Лико услышал мой тихий вздох, когда поняла, что застряла. Молния на спине не поднималась и не опускалась. Стоимость платья не позволяла действовать сильнее, поэтому, крутясь и вертясь, отчаянно пыталась сдвинуть её с места, даже покраснев от накатывающей волны отчаяния. Сдавшись, ответила ему:

— Мне нужна твоя помощь. Но! Ты должен закрыть глаза.

— Что? — недоумённо переспросил он.

— Молния застряла слишком низко, поэтому… — я умолкла, а затем поймала своё отражение в зеркале и прыснула от неловкой ситуации.

Шторка отодвинулась, но Лико не закрыл глаза.

— Это всего лишь кожа.

И от того, как он это сказал, по телу пробежались мурашки. Повернувшись спиной, ловлю его взгляд в отражении. Мы пристально смотрим друг на друга, и тишина становится тяжелее с каждым шагом. Он касается талии, а затем подтягивает края ткани друг к другу и медленно поднимает язычок молнии вверх, спокойно и неторопливо. И почему-то возникает чувство, что меня раздевают. Его дыхание, тепло его тела, тяжёлый взгляд и этот звук соединяющихся звеньев. Когда он остановился, молча сделала несколько шагов вперёд, затем повернулась к нему лицом.

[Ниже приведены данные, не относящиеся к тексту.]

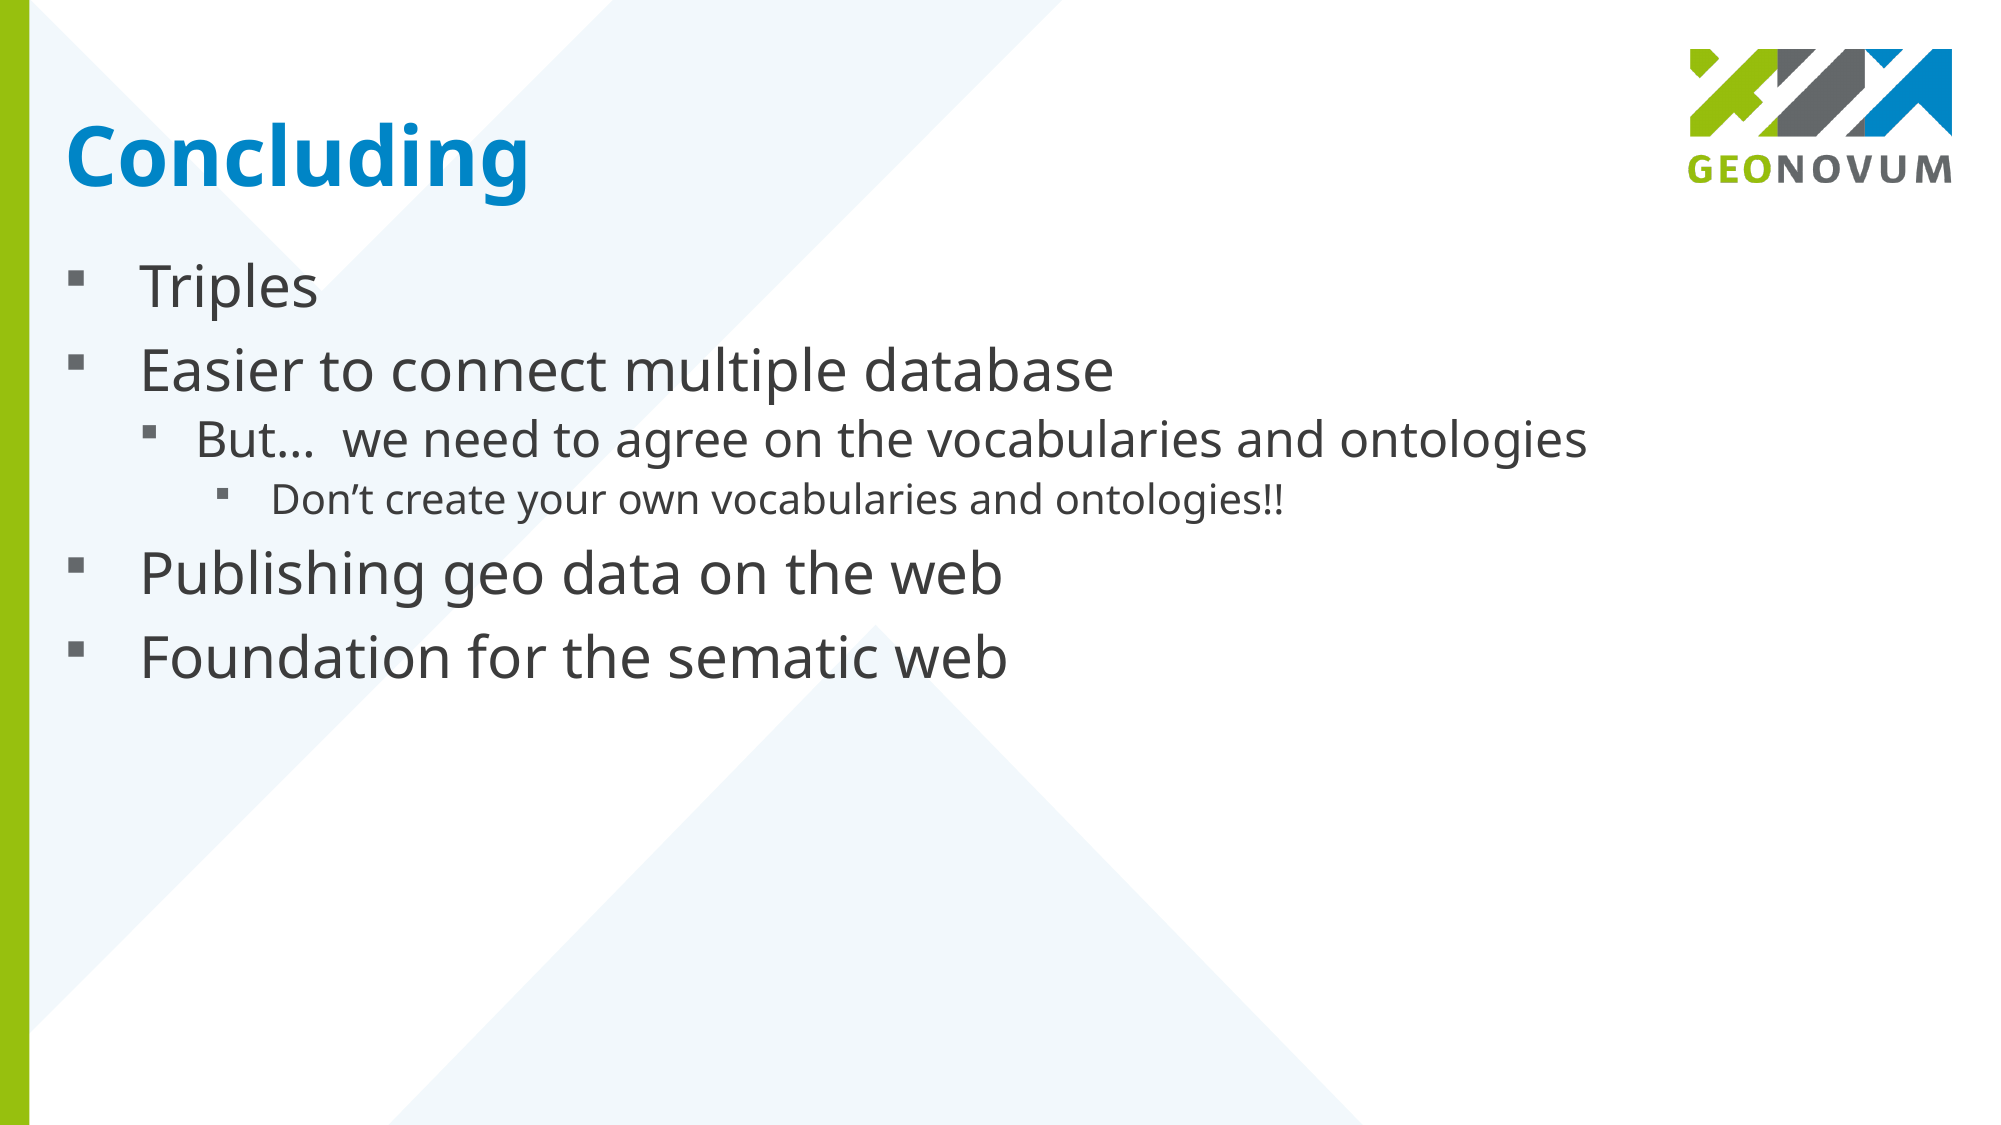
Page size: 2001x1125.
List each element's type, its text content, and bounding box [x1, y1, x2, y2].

Лико неторопливо обошёл взглядом мою фигуру и вновь посмотрел глаза в глаза. Как будто разрезали воздух и он перестал давить на грудную клетку — Лико одним шагом преодолел пространство между нами и прислонил меня к зеркалу. Перехватив запястья, плавно поднял их надо мной, удержав в кулаке, чтобы другой рукой вновь провести линию талии, поднимаясь выше, касаясь груди. Услышав прерывистое дыхание, резко наклонился вперёд, забирая воздух и целуя точно также, как и в моих снах. Я выгибаюсь вперёд, осторожно высвобождая руки, чтобы приподнять платье, и теперь он целует в шею, медленно спускаясь всё ниже и ниже.